Robots.txt and special files, the rules to avoid mistakes
Let’s go back to SEO basics thanks to the new #askGoogleWebmaster pill, the series in which John Mueller answers a question asked by the SEO community. In the last episode we talk about the file Robots.txt and, to be precise, the best practices for the management of certain types of files and extensions, such as .css and .htacess, and the Googler tells us what is the right way to take in these cases. That is, whether it is better to leave access to Googlebot or prevent its scanning of those pages.
Using the disallow for special files?
It all starts, as mentioned, from the question of a user, who asks the Google Senior Webmaster Trends Analyst how to behave with respect to the file robots.txt and “whether to disallow files like /*.css$, /php.ini and /.htaccess“, and therefore, more generally, how to manage these special files.
John Mueller first answers with the usual irony, saying that he cannot “prevent from preventing” access to such files (literally, “I can’t disallow you from disallowing those files”), then go into a little more detail and offer his real opinion, because that approach seems to be “a bad idea“.
The negative effects of unwanted blocks
In some cases, the disallow of special files is simply redundant and therefore unnecessary, but in other circumstances it could seriously compromise the ability of Googlebot to scan a site, with all the consequent negative effects.
The procedure that the user has in mind risks in fact to cause damage to the crawling capacity of Googlebot, and therefore to affect the understanding of the pages, the correct indexing and, last but not least, the ranking.
What the disallow on special files means
Mueller quickly explains what it means to proceed with that disallow and what may be the consequences for Googlebot and the site.
- disallow: /*.css$
would deny access to all CSS files: Google must instead have the ability to access CSS files, so that it can correctly render the pages of the site. This is crucial, for example, to be able to recognize when a page is optimized for mobile devices. The Googler adds that “generally the are not indexed, but we must be able to scan it”.
So, if the concern of site owners and webmasters is to disallow CSS files to prevent them from being indexed, Mueller reassures them by saying that this usually does not happen. On the contrary, blocking them complicates the life of Google, which needs the file regardless, and in any case even if a CSS file ends up being indexed will not damage the site (or at least less than the opposite case).
- disallow: /php.ini
php.ini is a configuration file for PHP. In general, this file must be locked or locked in a special location so that no one can access it: this means that even Googlebot does not have access to that resource. So, forbidding the scanning of /php.ini in the robots.txt file is simply redundant and unnecessary.
- disallow: /.htaccess
as in the previous case, .htaccess too is a special control file, blocked by default which therefore does not offer external access, even to Googlebot.

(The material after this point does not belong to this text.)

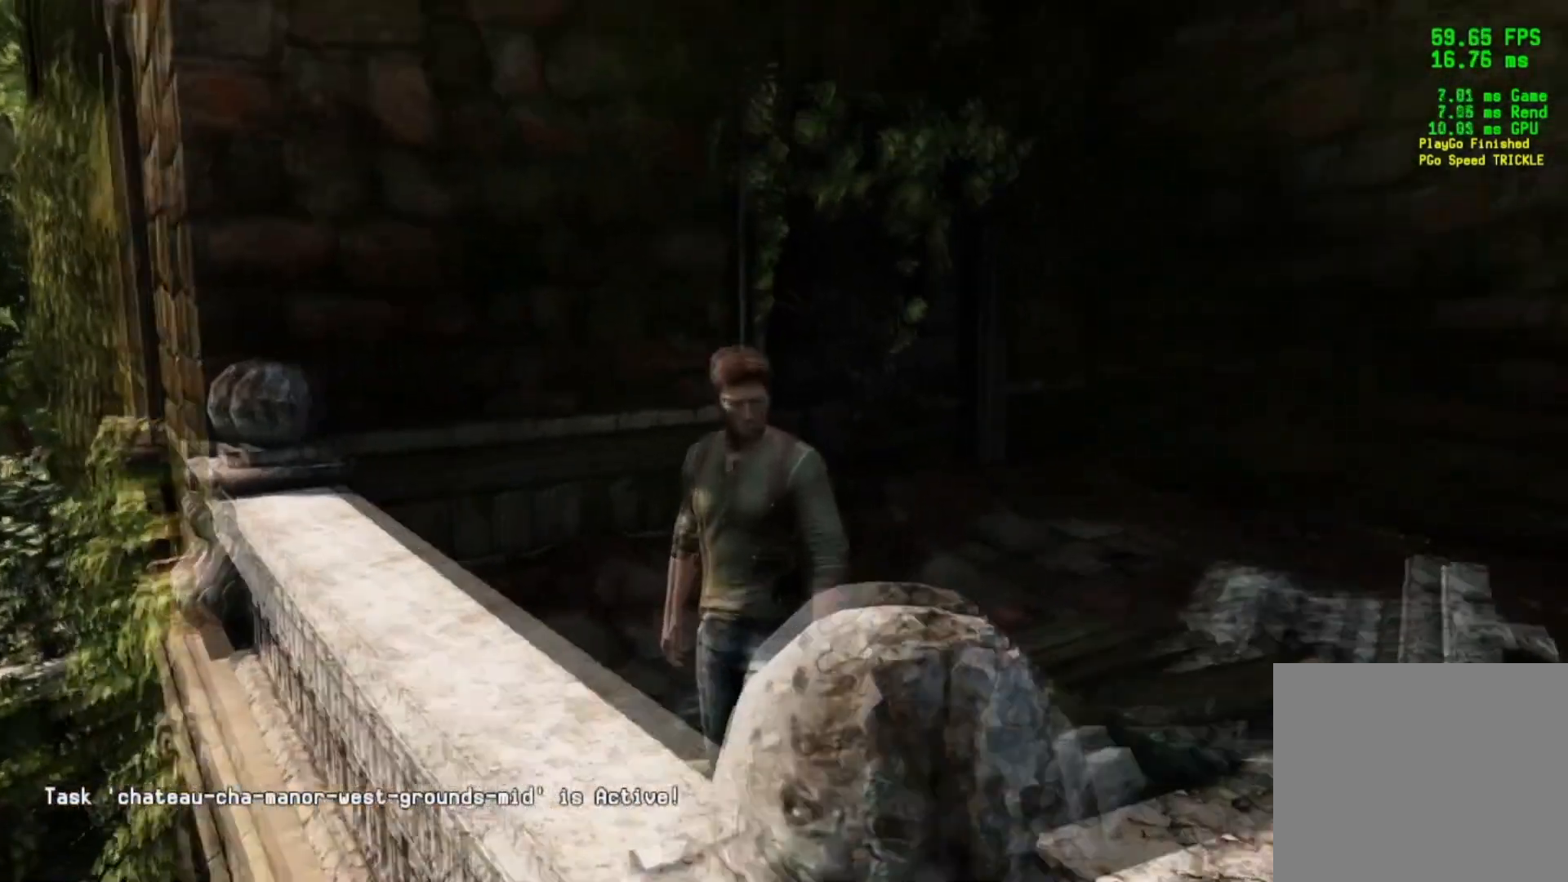
{"buttons": [], "left_stick": "center", "right_stick": "center", "events": [[50, "right_stick", "center"]]}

Then, there is no need to use disallow explicitly because the bot cannot access or scan it.
Do not use a Robots.txt file copied from another site
Before concluding the video, John Mueller offers some thoughts and a precise suggestion for proper management of the robots.txt file.
The message is clear: do not recklessly copy and reuse a robot.txt file from another site simply assuming that it will be fine for your own. The best way to avoid errors is to think carefully “which parts of your site you want to avoid scanning” and then use disallow accordingly to prevent access to Googlebot.